Den 29. August wurde ich wie üblich um 7 Uhr mit starkem, heißen Kaffe geweckt, — er tat sehr wohl, denn im Zimmer war es recht kalt, drüben die Basaltwand der Vadlaheiđi war tief herab weiß verschneit.

Um 9.30 Uhr verließen wir mit Händedruck für Sigfus, seine Tochter, Björn und den Vater Sigurđurs, der ebenso wie unser Führer nördlich von Akureyri eine Farm besitzt, das „Hotel Akureyri". Trygve gab uns die ersten Stunden aus Freundschaft das Geleite. Einen zweiten Führer brauchten wir nicht für diesen Ritt, wir hatten jetzt im ganzen nur elf Pferde.

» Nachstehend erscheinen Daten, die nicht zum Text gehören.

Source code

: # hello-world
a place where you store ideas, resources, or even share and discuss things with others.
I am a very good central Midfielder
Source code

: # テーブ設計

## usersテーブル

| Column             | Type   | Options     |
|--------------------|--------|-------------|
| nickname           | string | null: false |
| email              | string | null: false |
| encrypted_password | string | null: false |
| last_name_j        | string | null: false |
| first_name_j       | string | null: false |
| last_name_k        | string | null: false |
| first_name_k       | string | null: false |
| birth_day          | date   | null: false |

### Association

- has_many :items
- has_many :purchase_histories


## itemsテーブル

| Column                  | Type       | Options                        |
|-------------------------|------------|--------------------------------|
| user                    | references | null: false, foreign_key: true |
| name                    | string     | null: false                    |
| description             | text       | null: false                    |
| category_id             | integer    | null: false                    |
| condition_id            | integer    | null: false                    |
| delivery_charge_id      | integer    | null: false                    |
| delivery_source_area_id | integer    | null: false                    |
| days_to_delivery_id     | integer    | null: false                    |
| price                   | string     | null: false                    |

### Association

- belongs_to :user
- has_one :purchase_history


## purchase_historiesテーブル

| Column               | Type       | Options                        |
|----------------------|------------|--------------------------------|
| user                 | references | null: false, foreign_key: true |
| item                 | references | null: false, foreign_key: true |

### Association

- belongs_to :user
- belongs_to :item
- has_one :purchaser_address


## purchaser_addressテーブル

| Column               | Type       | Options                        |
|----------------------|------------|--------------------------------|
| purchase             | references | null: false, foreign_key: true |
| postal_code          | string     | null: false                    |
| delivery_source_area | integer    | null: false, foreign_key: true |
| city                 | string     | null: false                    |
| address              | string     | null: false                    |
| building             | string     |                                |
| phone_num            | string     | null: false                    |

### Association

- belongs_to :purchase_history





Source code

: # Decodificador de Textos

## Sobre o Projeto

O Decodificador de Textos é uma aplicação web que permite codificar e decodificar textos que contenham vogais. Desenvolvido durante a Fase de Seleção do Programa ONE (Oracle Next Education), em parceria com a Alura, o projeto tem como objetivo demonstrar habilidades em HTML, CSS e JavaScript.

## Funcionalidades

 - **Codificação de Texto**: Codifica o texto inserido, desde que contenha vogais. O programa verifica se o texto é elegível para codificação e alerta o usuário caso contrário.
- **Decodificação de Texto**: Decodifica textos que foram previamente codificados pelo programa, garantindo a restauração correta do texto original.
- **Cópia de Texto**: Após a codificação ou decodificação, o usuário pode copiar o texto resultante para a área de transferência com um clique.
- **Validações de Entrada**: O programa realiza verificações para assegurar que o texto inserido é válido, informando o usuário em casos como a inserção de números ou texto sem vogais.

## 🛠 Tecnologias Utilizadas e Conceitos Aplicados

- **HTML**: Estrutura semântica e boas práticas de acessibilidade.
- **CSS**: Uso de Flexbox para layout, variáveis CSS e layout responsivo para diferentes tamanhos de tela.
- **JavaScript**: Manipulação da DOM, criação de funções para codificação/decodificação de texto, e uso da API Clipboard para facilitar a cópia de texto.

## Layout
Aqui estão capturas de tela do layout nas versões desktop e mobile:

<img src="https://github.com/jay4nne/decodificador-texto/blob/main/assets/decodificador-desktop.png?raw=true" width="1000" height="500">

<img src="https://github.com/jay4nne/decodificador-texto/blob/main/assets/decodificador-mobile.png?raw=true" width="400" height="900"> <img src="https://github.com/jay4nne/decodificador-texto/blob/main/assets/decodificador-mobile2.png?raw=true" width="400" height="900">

Kalter Wind trieb uns während der ersten Stunde Reitens nach Norden Regen gleich Eisnadeln ins Gesicht, dann konnten wir nach Westen abbiegen und waren bald im Schutz der Bergwände. Jetzt sagte uns der gute Trygve Lebewohl, nicht weit entfernt lag auch seine Farm. Die Sonne schien warm auf uns herab, wir ritten den ganzen Tag nach Südwesten durchs Öxnardalur. Der grüne Grund dieses sehr hübschen, 3 km breiten Tales ist von einem frischbrausenden Fluß durchströmt, steile Basaltwände begleiten es an beiden Seiten. Wir kamen vorüber an der Farm Bakki, der Heimat eines der größten isländischen Dichter, Jónas Hallgrimsson (+ 1845). Vierhundert Meter über dem Talboden ragt aus der umgebenden Basaltwand ein wohl 20 m hoher Obelisk, vermutlich durch Erosion gebildet. Der Volksmund taufte diese Steinsäule: jónassur Hallgrimssons Denkmal. Keiner erkletterte noch die steile Wand, und der Schatz, von dem die Sage spricht, — ein Goldbarren, der auf der Spitze des Obelisken ruht, und jenem zu Teil wird, der als Erster die Höhe erklimmt! — ist noch ungehoben.

Bald darauf erreichten wir Sigurđurs Bruder, der eine Stunde früher als wir Akureyri verlassen hatte. Der Postführer Sigurjón Sumarlidason reitet einmal in jedem Monat von Akureyri bis Stađur am Hrútáfjord. Er bringt allen an der Route wohnenden Farmern die Post und nimmt ihre Sendungen zurück nach Akureyri. Ein anderer Postführer befördert in gleicher Weise die Post von Reykjavík bis Stađur. Früher wurde der ganze Ritt von Akureyri bis Reyjavík von einem Postführer gemacht, — der Vater des jetzigen hat, wenn ich nicht irre zwanzig Jahre lang, diese bei ungünstiger Jahreszeit ebenso gefährlichen als mühevollen Reisen ausgeführt.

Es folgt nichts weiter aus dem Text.